Perenna  投稿日時 2020/11/18 22:47
この昔話の田植え歌と似たような歌で、どじょっこふなっこが出てくる歌を見つけました。
未来社の「みちのくの百姓たち」に収録されている「方言四季の詩」という歌です。

春になれば氷(しが)モコア解げで
鰌コだの鮒コだの
天井コ取れだと思うべァネー
(夜明けだと思うべァネー)

夏になると水泳(およぎ)コドァ来て
鰌コだの鮒コだの
鬼コ来たど思うベァネー

秋になれば木の葉コ落ぢで
鰌コだの鮒コだの
舟コ来たど思うベァネー

冬になれば氷(しが)モコアはって
鰌コだの鮒コだの
天井コ張っだど思うベァネー

註として「秋田県大館地方で吟ずるもの、盛岡のものが相近く、弘前のは更に複雑である。」と書かれています。

アニメの歌詞と似たようなものを見つけましたら、またご報告したいと思います。
Perenna  投稿日時 2019/8/15 0:26
田植え歌を聞き取ってみました。

「ハァー 春来れば
こぜっこさぁ みずっこぁでえ
どじょっこ かずさこせぇ
よろこべ よろこべ
う~みさへったとおもうべね
ほら こりゃ~

ハァー 夏来れば
はぜっこ こぜっこ あなぬくなる
どじょっこ かずさこせぇ
よろこべ よろこべ
ゆっこさ へったとおもうべね
ほら こりゃ~

ハァー 秋来れば
こやま こやまはあかくなる
どじょっこ かずさこせ
くびだせ くびだせ
やまっこ かじだとおもうべね
ほら こりゃ~

ハァー 冬来れば
それそれ それそれ
そりゃー すだまはる
どじょっこ かずさこせえ
こりゃこりゃ こりゃこりゃ
こりゃ かじだと おもうべね
こりゃ こりゃ~」

「どじょっこ」とか「はぜっこ」は聞き取れるのですが、「ふなっこ」とは言っていないような気がします。
夏の部分の「こぜっこ」が「ふな」にあたるのでしょうか?
「どじょっこ かずさこせぇ」を繰り返しているので、ドジョウが増えることによって、田の豊穣や稲の収穫を期待しているような印象を受けますね。
秋の部分は、「小山は紅葉で赤くなる。
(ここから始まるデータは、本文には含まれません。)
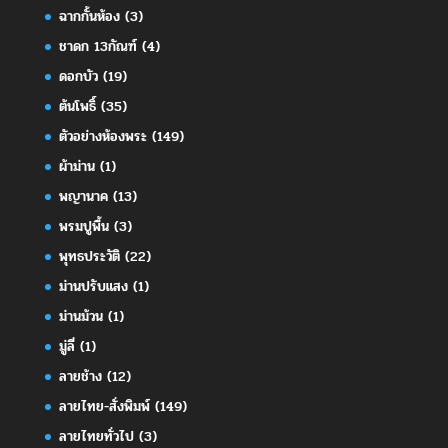
ฉากกั้นห้อง
(3)
ชาดก 13กัณฑ์
(4)
ดอกบัว
(19)
ต้นโพธิ์
(35)
ตัวอย่างห้องพระ
(149)
ผ้าม่าน
(1)
พญานาค
(13)
พรมปูพื้น
(3)
พุทธประวัติ
(22)
ม่านปรับแสง
(1)
ม่านม้วน
(1)
มู่ลี่
(1)
ลายช้าง
(12)
ลายไทย-สั่งพิมพ์
(149)
ลายไทยทั่วไป
(3)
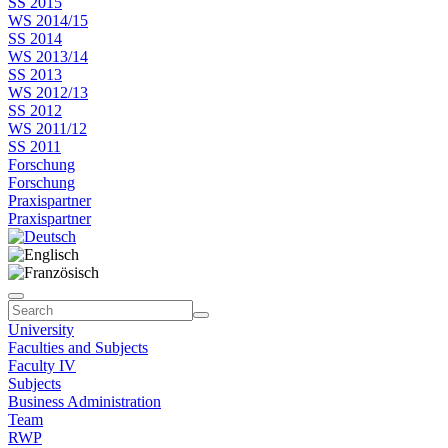
SS 2015
WS 2014/15
SS 2014
WS 2013/14
SS 2013
WS 2012/13
SS 2012
WS 2011/12
SS 2011
Forschung
Forschung
Praxispartner
Praxispartner
University
Faculties and Subjects
Faculty IV
Subjects
Business Administration
Team
RWP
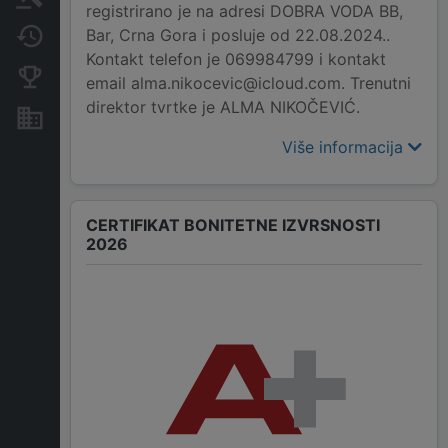
registrirano je na adresi DOBRA VODA BB,
Bar, Crna Gora i posluje od 22.08.2024..
Promjene
Kontakt telefon je 069984799 i kontakt
Konkurentne kompanije
email alma.nikocevic@icloud.com. Trenutni
direktor tvrtke je ALMA NIKOČEVIĆ.
Nekretnine i imovina
Više informacija
CERTIFIKAT BONITETNE IZVRSNOSTI
2026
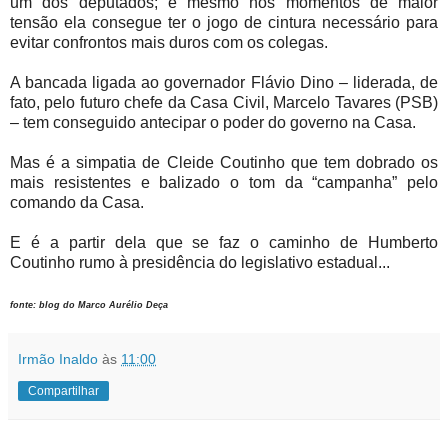
um dos deputados; e mesmo nos momentos de maior
tensão ela consegue ter o jogo de cintura necessário para
evitar confrontos mais duros com os colegas.
A bancada ligada ao governador Flávio Dino – liderada, de
fato, pelo futuro chefe da Casa Civil, Marcelo Tavares (PSB)
– tem conseguido antecipar o poder do governo na Casa.
Mas é a simpatia de Cleide Coutinho que tem dobrado os
mais resistentes e balizado o tom da “campanha” pelo
comando da Casa.
E é a partir dela que se faz o caminho de Humberto
Coutinho rumo à presidência do legislativo estadual...
fonte: blog do Marco Aurélio Deça
Irmão Inaldo
às
11:00
Compartilhar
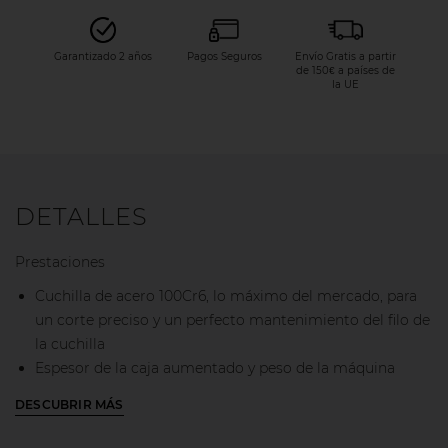
Garantizado 2 años
Pagos Seguros
Envío Gratis a partir
de 150€ a países de
la UE
DETALLES
Prestaciones
Cuchilla de acero 100Cr6, lo máximo del mercado, para
un corte preciso y un perfecto mantenimiento del filo de
la cuchilla
Espesor de la caja aumentado y peso de la máquina
entre 40 kg y 50 kg en las diferentes versiones con
DESCUBRIR MÁS
incorporación de pies de acero inoxidable con goma
antideslizante para una total estabilidad durante las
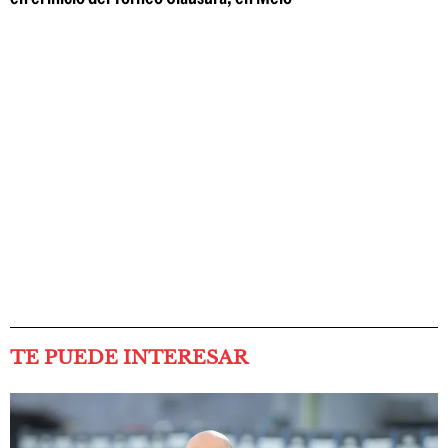
TE PUEDE INTERESAR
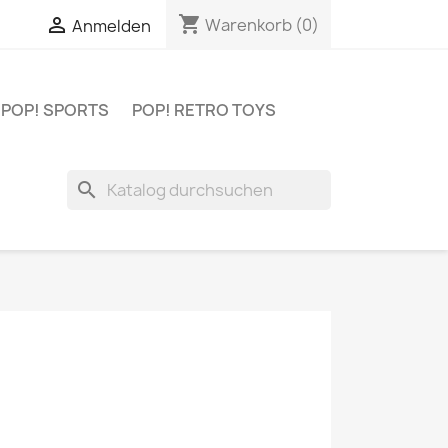
shopping_cart


Warenkorb
(0)
Anmelden
POP! SPORTS
POP! RETRO TOYS
search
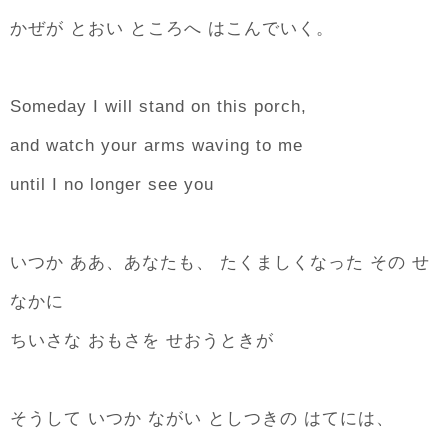
かぜが とおい ところへ はこんでいく。
Someday I will stand on this porch,
and watch your arms waving to me
until I no longer see you
いつか ああ、あなたも、 たくましくなった その せ
なかに
ちいさな おもさを せおうときが
そうして いつか ながい としつきの はてには、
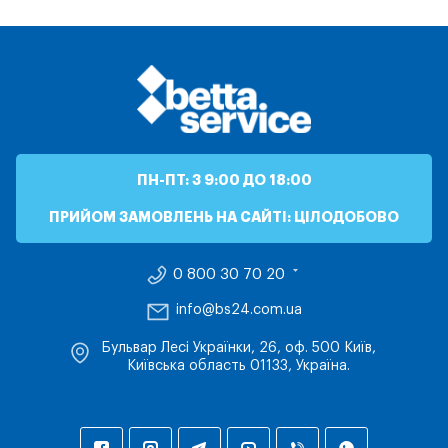
ПН-ПТ: З 9:00 ДО 18:00
ПРИЙОМ ЗАМОВЛЕНЬ НА САЙТІ: ЦІЛОДОБОВО
0 800 30 70 20
info@bs24.com.ua
Бульвар Лесі Українки, 26, оф. 500 Київ,
Київська область 01133, Україна.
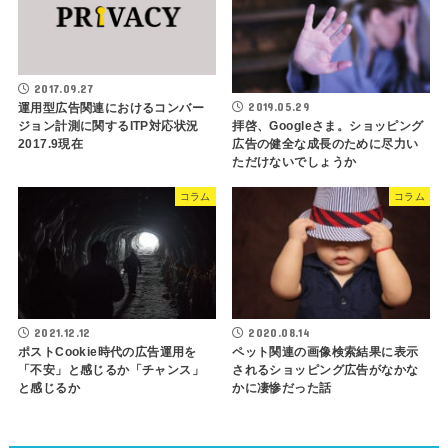
2017.09.27
2019.05.29
運用型広告関連におけるコンバー
ジョン計測に関するITP対応状況
拝啓、Googleさま。ショッピング
2017.9現在
広告の健全な成長のために尽力い
ただけないでしょうか
コラム
コラム
2021.12.12
2020.08.14
ポストCookie時代の広告運用を
ペット関連の画像検索結果に表示
「不安」と感じるか「チャンス」
されるショッピング広告がなかな
と感じるか
かに凄惨だった話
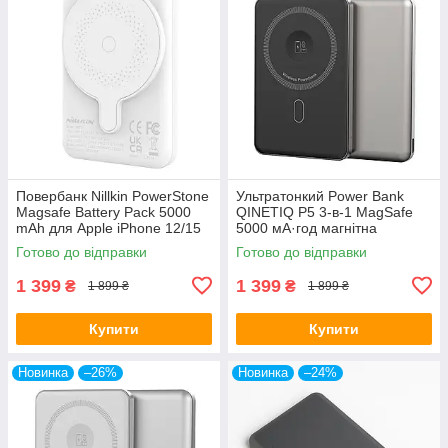
Повербанк Nillkin PowerStone
Ультратонкий Power Bank
Magsafe Battery Pack 5000
QINETIQ P5 3-в-1 MagSafe
mAh для Apple iPhone 12/15
5000 мА·год магнітна
Pro Max
зарядка 20 Вт для iPhone і
Готово до відправки
Готово до відправки
Apple Watch Чорний
1 399
1 399
₴
₴
1 899 ₴
1 899 ₴
Купити
Купити
Новинка
–26%
Новинка
–24%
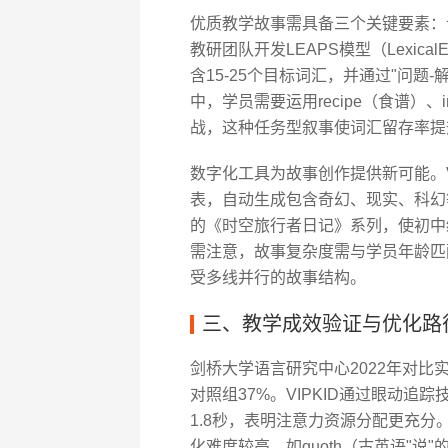
优质教学故事需具备三个关键要素：词
教研团队开发LEAPS模型（LexicalEmb
含15-25个目标词汇，并通过"问题
中，学员需要运用recipe（食谱）、i
战，这种任务型叙事使词汇留存率提
数字化工具为故事创作提供新可能。VIP
表，自动生成包含奇幻、现实、科幻
的《时空旅行者日记》系列，使初中
需注意，故事复杂度需与学员年龄匹配
受多线并行的故事结构。
三、教学成效验证与优化路
剑桥大学语言研究中心2022年对
对照组37%。VIPKID通过眼动
1.8秒，表明注意力资源分配更充
化难度较高，如quoth（古英语"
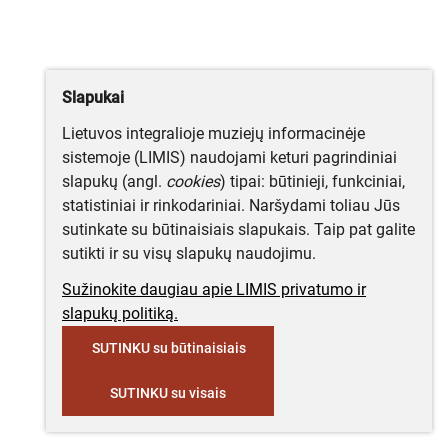
Slapukai
Lietuvos integralioje muziejų informacinėje
sistemoje (LIMIS) naudojami keturi pagrindiniai
slapukų (angl.
cookies
) tipai: būtinieji, funkciniai,
statistiniai ir rinkodariniai. Naršydami toliau Jūs
sutinkate su būtinaisiais slapukais. Taip pat galite
sutikti ir su visų slapukų naudojimu.
Sužinokite daugiau apie LIMIS privatumo ir
slapukų politiką.
SUTINKU su būtinaisiais
SUTINKU su visais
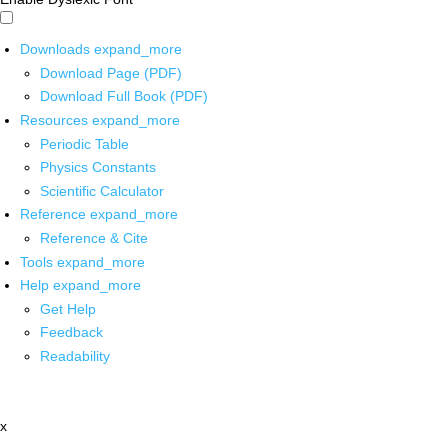
Downloads
expand_more
Download Page (PDF)
Download Full Book (PDF)
Resources
expand_more
Periodic Table
Physics Constants
Scientific Calculator
Reference
expand_more
Reference & Cite
Tools
expand_more
Help
expand_more
Get Help
Feedback
Readability
x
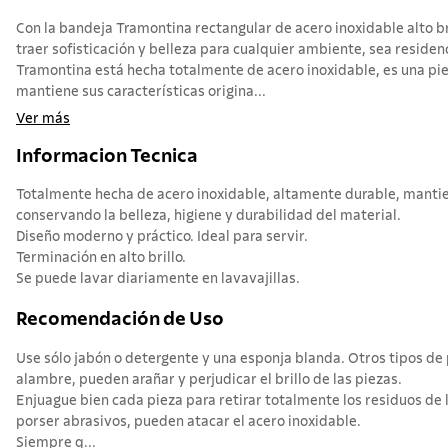
Con la bandeja Tramontina rectangular de acero inoxidable alto br
traer sofisticación y belleza para cualquier ambiente, sea residen
Tramontina está hecha totalmente de acero inoxidable, es una pi
mantiene sus características origina...
Ver más
Informacion Tecnica
Totalmente hecha de acero inoxidable, altamente durable, mantien
conservando la belleza, higiene y durabilidad del material.
Diseño moderno y práctico. Ideal para servir.
Terminación en alto brillo.
Se puede lavar diariamente en lavavajillas.
Recomendación de Uso
Use sólo jabón o detergente y una esponja blanda. Otros tipos d
alambre, pueden arañar y perjudicar el brillo de las piezas.
Enjuague bien cada pieza para retirar totalmente los residuos de 
porser abrasivos, pueden atacar el acero inoxidable.
Siempre q...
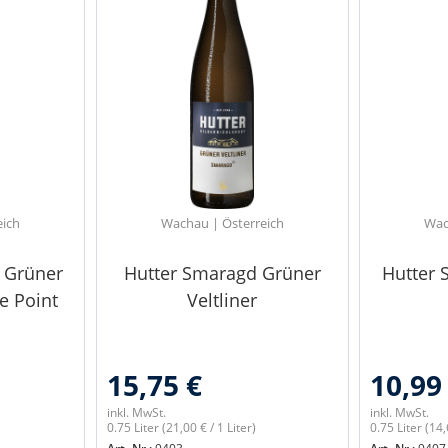
eich
Wachau | Österreich
Wac
l Grüner
Hutter Smaragd Grüner
Hutter 
te Point
Veltliner
15,75 €
10,99
inkl. MwSt.
inkl. MwSt.
0.75 Liter
(21,00 € / 1 Liter)
0.75 Liter
(14,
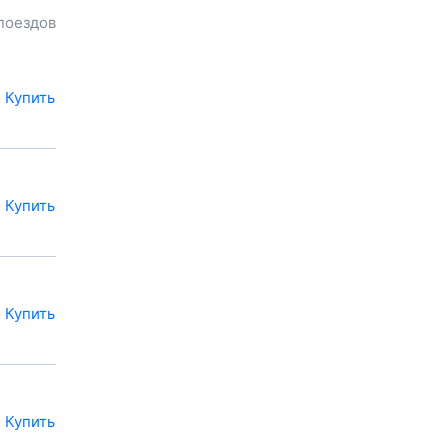
посмотреть цену билета до
поездов
Сараев
, расстояние и
продолжительность пути.
Наш сервис позволяет
заказать или
купить билет на
Купить
поезд в
Сараи
на сайте прямо
сейчас.
Также можно
воспользоваться услугой
заказа электронного ж/д
Купить
билета.
Купить
Купить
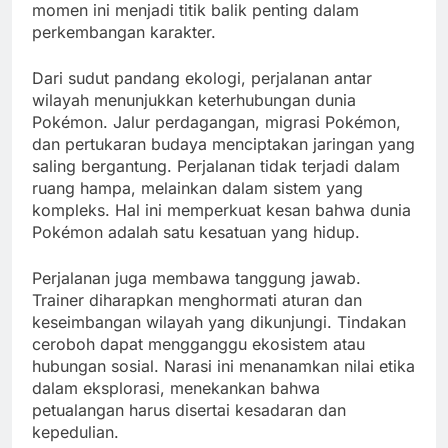
momen ini menjadi titik balik penting dalam
perkembangan karakter.
Dari sudut pandang ekologi, perjalanan antar
wilayah menunjukkan keterhubungan dunia
Pokémon. Jalur perdagangan, migrasi Pokémon,
dan pertukaran budaya menciptakan jaringan yang
saling bergantung. Perjalanan tidak terjadi dalam
ruang hampa, melainkan dalam sistem yang
kompleks. Hal ini memperkuat kesan bahwa dunia
Pokémon adalah satu kesatuan yang hidup.
Perjalanan juga membawa tanggung jawab.
Trainer diharapkan menghormati aturan dan
keseimbangan wilayah yang dikunjungi. Tindakan
ceroboh dapat mengganggu ekosistem atau
hubungan sosial. Narasi ini menanamkan nilai etika
dalam eksplorasi, menekankan bahwa
petualangan harus disertai kesadaran dan
kepedulian.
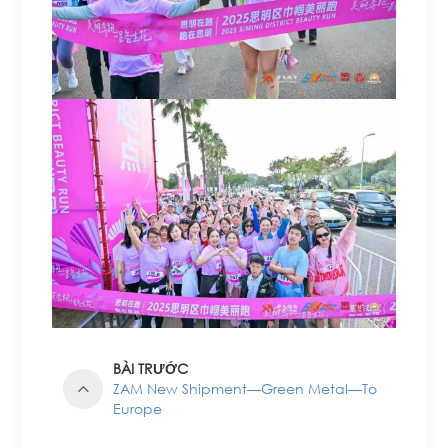
BÀI TRƯỚC
ZAM New Shipment—Green Metal—To
Europe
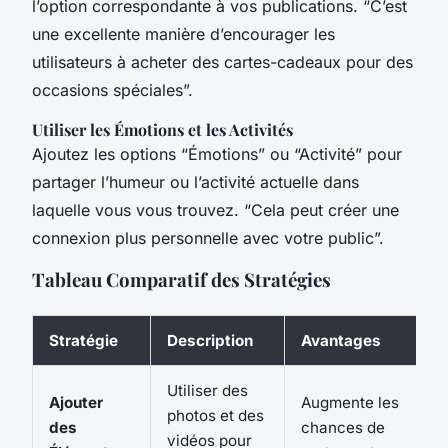
l’option correspondante à vos publications. “C’est
une excellente manière d’encourager les
utilisateurs à acheter des cartes-cadeaux pour des
occasions spéciales”.
Utiliser les Émotions et les Activités
Ajoutez les options “Émotions” ou “Activité” pour
partager l’humeur ou l’activité actuelle dans
laquelle vous vous trouvez. “Cela peut créer une
connexion plus personnelle avec votre public”.
Tableau Comparatif des Stratégies
Stratégie
Description
Avantages
Utiliser des
Ajouter
Augmente les
photos et des
des
chances de
vidéos pour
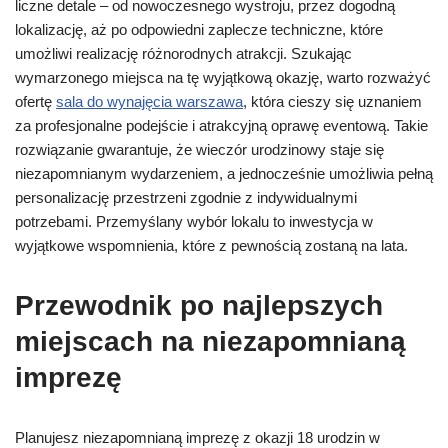
liczne detale – od nowoczesnego wystroju, przez dogodną
lokalizację, aż po odpowiedni zaplecze techniczne, które
umożliwi realizację różnorodnych atrakcji. Szukając
wymarzonego miejsca na tę wyjątkową okazję, warto rozważyć
ofertę
sala do wynajęcia warszawa
, która cieszy się uznaniem
za profesjonalne podejście i atrakcyjną oprawę eventową. Takie
rozwiązanie gwarantuje, że wieczór urodzinowy staje się
niezapomnianym wydarzeniem, a jednocześnie umożliwia pełną
personalizację przestrzeni zgodnie z indywidualnymi
potrzebami. Przemyślany wybór lokalu to inwestycja w
wyjątkowe wspomnienia, które z pewnością zostaną na lata.
Przewodnik po najlepszych
miejscach na niezapomnianą
imprezę
Planujesz niezapomnianą imprezę z okazji 18 urodzin w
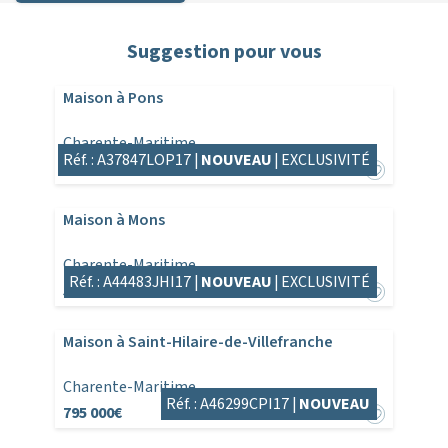
Suggestion pour vous
Maison à Pons
Charente-Maritime
Réf. : A37847LOP17 |
NOUVEAU
|
EXCLUSIVITÉ
540 600€
Maison à Mons
Charente-Maritime
Réf. : A44483JHI17 |
NOUVEAU
|
EXCLUSIVITÉ
595 000€
Maison à Saint-Hilaire-de-Villefranche
Charente-Maritime
Réf. : A46299CPI17 |
NOUVEAU
795 000€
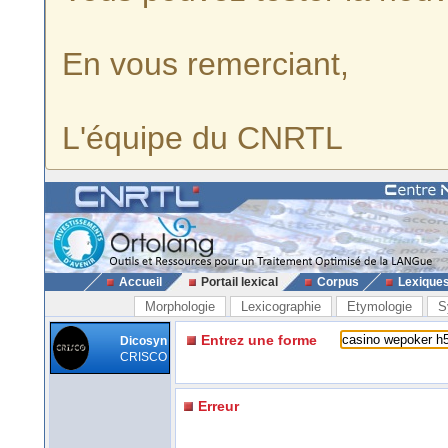
En vous remerciant,
L'équipe du CNRTL
Accueil
Portail lexical
Corpus
Lexique
Morphologie
Lexicographie
Etymologie
S
Entrez une forme
Dicosyn
CRISCO
Erreur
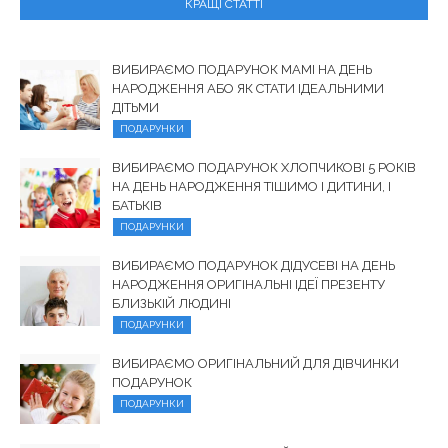
КРАЩІ СТАТТІ
ВИБИРАЄМО ПОДАРУНОК МАМІ НА ДЕНЬ
НАРОДЖЕННЯ АБО ЯК СТАТИ ІДЕАЛЬНИМИ
ДІТЬМИ
ПОДАРУНКИ
ВИБИРАЄМО ПОДАРУНОК ХЛОПЧИКОВІ 5 РОКІВ
НА ДЕНЬ НАРОДЖЕННЯ ТІШИМО І ДИТИНИ, І
БАТЬКІВ
ПОДАРУНКИ
ВИБИРАЄМО ПОДАРУНОК ДІДУСЕВІ НА ДЕНЬ
НАРОДЖЕННЯ ОРИГІНАЛЬНІ ІДЕЇ ПРЕЗЕНТУ
БЛИЗЬКІЙ ЛЮДИНІ
ПОДАРУНКИ
ВИБИРАЄМО ОРИГІНАЛЬНИЙ ДЛЯ ДІВЧИНКИ
ПОДАРУНОК
ПОДАРУНКИ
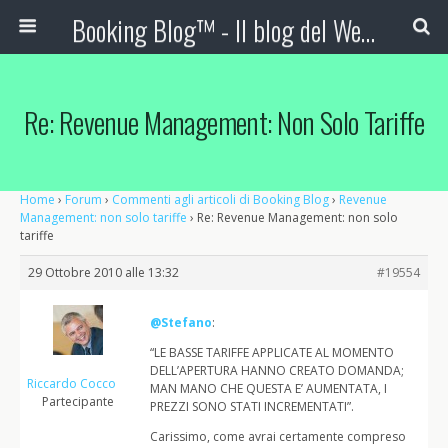
Booking Blog™ - Il blog del Web Marketing Turistico
Re: Revenue Management: Non Solo Tariffe
Home
›
Forum
›
Commenti agli articoli di Booking Blog
›
Revenue
Management: non solo tariffe
›
Re: Revenue Management: non solo
tariffe
29 Ottobre 2010 alle 13:32
#19554
@Stefano
:
“LE BASSE TARIFFE APPLICATE AL MOMENTO
DELL’APERTURA HANNO CREATO DOMANDA;
Riccardo Cocco
MAN MANO CHE QUESTA E’ AUMENTATA, I
Partecipante
PREZZI SONO STATI INCREMENTATI”.
Carissimo, come avrai certamente compreso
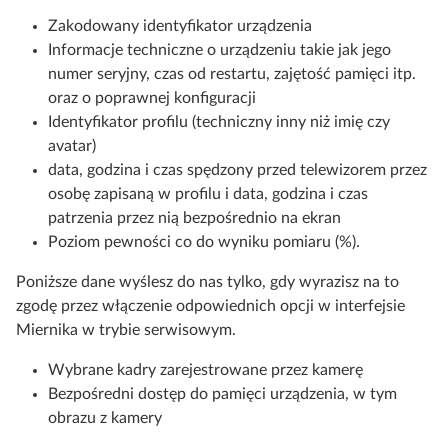
Zakodowany identyfikator urządzenia
Informacje techniczne o urządzeniu takie jak jego
numer seryjny, czas od restartu, zajętość pamięci itp.
oraz o poprawnej konfiguracji
Identyfikator profilu (techniczny inny niż imię czy
avatar)
data, godzina i czas spędzony przed telewizorem przez
osobę zapisaną w profilu i data, godzina i czas
patrzenia przez nią bezpośrednio na ekran
Poziom pewności co do wyniku pomiaru (%).
Poniższe dane wyślesz do nas tylko, gdy wyrazisz na to
zgodę przez włączenie odpowiednich opcji w interfejsie
Miernika w trybie serwisowym.
Wybrane kadry zarejestrowane przez kamerę
Bezpośredni dostęp do pamięci urządzenia, w tym
obrazu z kamery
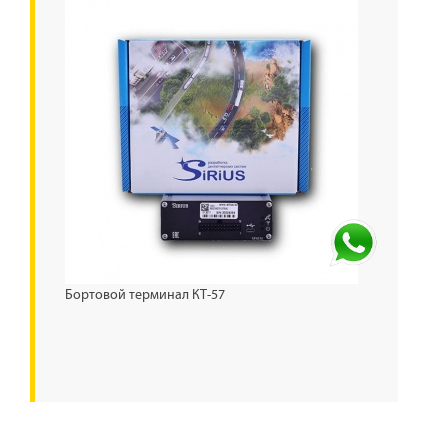
Бортовой терминал КТ-57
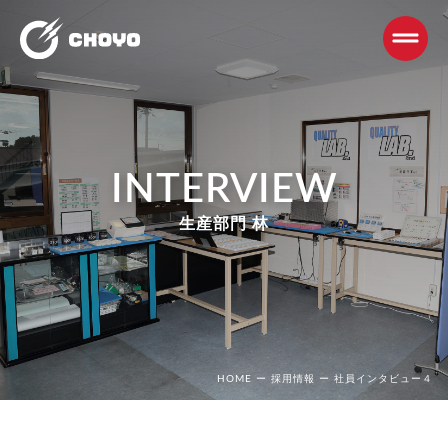
INTERVIEW
生産部門 林
HOME
ー
採用情報
ー
社員インタビュー４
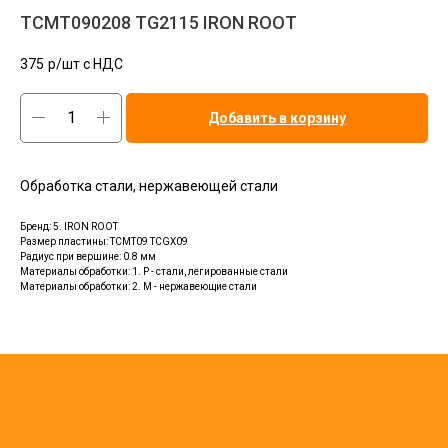
TCMT090208 TG2115 IRON ROOT
375
р/шт c НДС
Добавить в корзину
Обработка стали, нержавеющей стали
Бренд: 5. IRON ROOT
Размер пластины: TCMT09 TCGX09
Радиус при вершине: 0.8 мм
Материалы обработки: 1. P - стали, легированные стали
Материалы обработки: 2. M - нержавеющие стали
ドジョウは首を出せ。山が火事だと思うかもしれないね」という意味なのでしょうか?
江口文四郎氏が著した「山形のとんと昔」には、どのように書かれているのか気になるところです。

らんきち  投稿日時 2018/10/1 2:45
猫が化けた娘がどじょっこふなっこのような歌を歌ってますが何回聞いても秋の部分以外聞き取れません。
おわかりの方いましたら歌詞を教えてください。
ゲスト  投稿日時 2015/9/25 22:53 | 最終変更
山形県西村山郡西川町間沢
が、お話の舞台のようです。

https://ja.wikipedia.org/wiki/%E8%A5%BF%E5%B1%B1%E6%9D%91_(%E5%B1%B1%E5%BD%A2%E7%9C%8C)
https://ja.wikipedia.org/wiki/%E8%A5%BF%E5%B7%9D%E7%94%BA
__
ありがとうございました。山形県西村山郡西川町間沢に地図を修正しました。(2015/9/26)
ゲスト  投稿日時 2015/9/25 22:45
猫ねごの恩がえし(内陸地方) (文・滝口国也(東根市民話の会会長))

昔むがし、昔むがしあったけど。
間沢(まざわ)のある所に大つきな旦那さまの家があったけど。田植えの時期が来て、旦那の家でも田植えが始まったけど。
旦那の家の母ちゃんは、目が回るほど忙すえ。縁側を通りかがったら、日当だりの良い所に、猫(ねご)が昼寝しておったけど。
母ちゃんは猫を「ミケ」と呼んで、「こだえ忙すえ時どぎ、おまえは昼寝している。何が手伝てづだいでもしたらどうだ」と言ったけど。
そうしたら、いづの間にが猫の姿が見えねぐなったので、どごがに遊びに行ったのだと思っていだけど。
田んぼでは大勢の手伝だい人が並んで田植えをしておった。その中さ見たごどもない美づぐすえ娘が1人。大変手早で上手な田植えをする娘だけど。
皆がひと休みしている間でも、せっせど田植えをして、10人前の仕事をするので、3日かがる田植えが1日で終わったけど。
母ちゃんが手伝だいの人達に「あの娘はどごの娘だ」と聞えでも、誰も知らながったど。
夕方になると娘の姿すがだが見えないけど。
母ちゃんが夕食を運ぶ時どぎ、猫が昼寝する縁側を通ったら、縁側に猫の泥の足跡がついでおったので、あの娘は猫だったとわがったけど。
んだがら、家で飼っている犬や猫ねごは大切にさんなねもんだど。ドンビン。
http://yamagata-np.jp/minwa/minwa50.html
ゲスト  投稿日時 2015/9/25 22:31
タマ、えらいぞ。きちんと餌貰ったかな?仲間の猫さんたちもご褒美貰ったかな?